I am really puzzled and also frustrated that no matter how simple the problem was, like one below, Ipopt returns
EXIT: Restoration Failed!
using JuMP
using Ipopt
model = Model(Ipopt.Optimizer)
@variable(model, x, start = 0.0)
@variable(model, y, start = 0.0)
@NLobjective(model, Min, (1 - x)^2 + 100 * (y - x^2)^2)
optimize!(model)
what did I do wrong? please help!
Your code works fine with JuMP (0.21.5) and Ipopt(0.6.5). Maybe you can update JuMP to version 0.21.5.
Yes, there was an issue with mumps. Please update
Thanks!
just want to report back that the issue got resolved. But I am not sure how I did it.
Basically first I updated to JuMP(0.21.5) as advised but still had the same issue.
then, I tried to update all packages and build all package again, but got errors associated with CUDA* about missing library.
so I removed all CUDA* related stuff and install latest NVidia CUDA library. Then I reinstalled CUDA*
and rebuild all packages.
after that, Ipopt issue seems went away.
Hi, now the EXIT: Restoration Failed issue was gone, but I am having strange optimal solution with the following example
using JuMP
using Ipopt
model = Model(Ipopt.Optimizer)
@variable(model, α, start=1.0 )
@variable(model, β, start=1.0 )
x = [1. 2.; 3. -1; 5.0 3.;6. 7.]
f(α, β) = maximum(sum([α β] .* x, dims=2))
g(α, β) = minimum(sum([α β] .* x, dims=2))
JuMP.register(model, :f, 2, f, autodiff=true)
JuMP.register(model, :g, 2, g, autodiff=true)
@NLobjective(model, Max, f(α, β) / g(α, β) )
optimize!(model)
output
Number of objective function evaluations = 368
Number of objective gradient evaluations = 12
Number of equality constraint evaluations = 0
Number of inequality constraint evaluations = 0
Number of equality constraint Jacobian evaluations = 0
Number of inequality constraint Jacobian evaluations = 0
Number of Lagrangian Hessian evaluations = 0
Total CPU secs in IPOPT (w/o function evaluations) = 0.171
Total CPU secs in NLP function evaluations = 0.004
EXIT: Optimal Solution Found.
result:
julia> value(α)
-6.616112462703816e14
julia> value(β)
2.2053711899565838e14
julia> objective_value(model)
0.08333330892901637
however, this is definitely not good solution as even with start number 1, the objective could be 6.5. what is wrong with my formulation?
Ipopt is a solver for convex problems that are twice differentiable.
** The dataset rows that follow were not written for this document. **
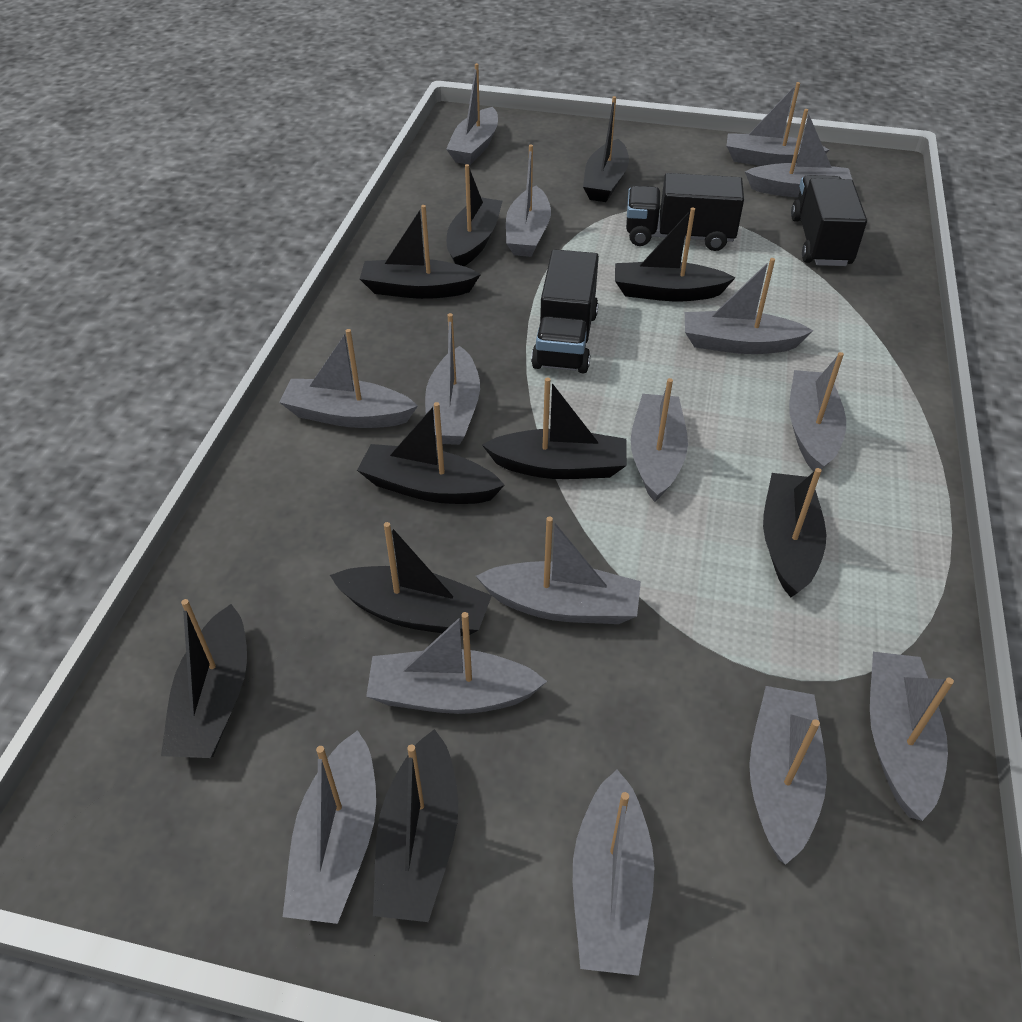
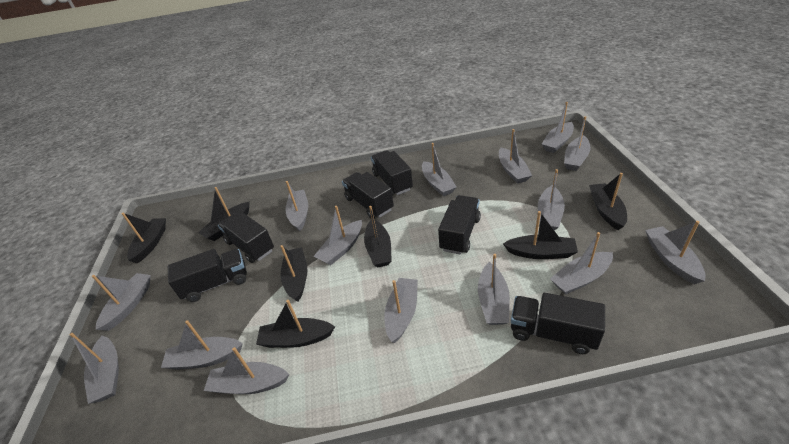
black boat: 10 -> 7
black truck: 3 -> 6

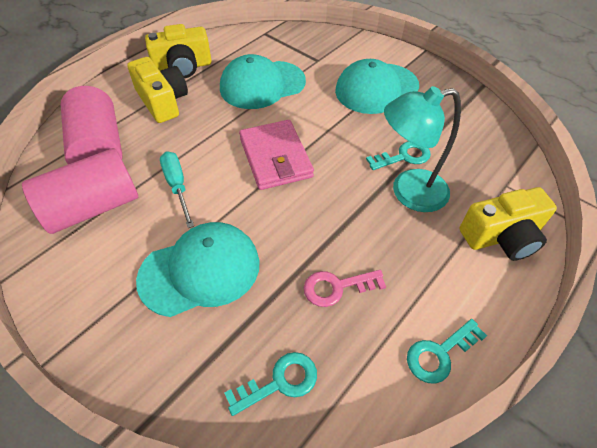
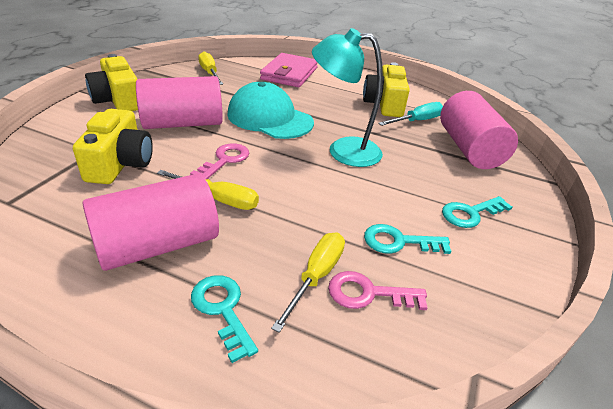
pink cylinder: 2 -> 3
pink key: 1 -> 2
turquoise cap: 3 -> 1
yellow screwdriver: 0 -> 3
Your problem doesn’t meet these requirements, and it has a divide-by-zero issue when g(a,b) = 0.
You should consider other ways of formulating this problem (e.g., as a MIP maximizing f(a,b) - g(a,b) where g(a, b) >= 0.000001 using this reformulation of max: 9 Mixed integer optimization — MOSEK Modeling Cookbook 3.3.0).
very nice! really appreciated! Exactly what I have been looking for!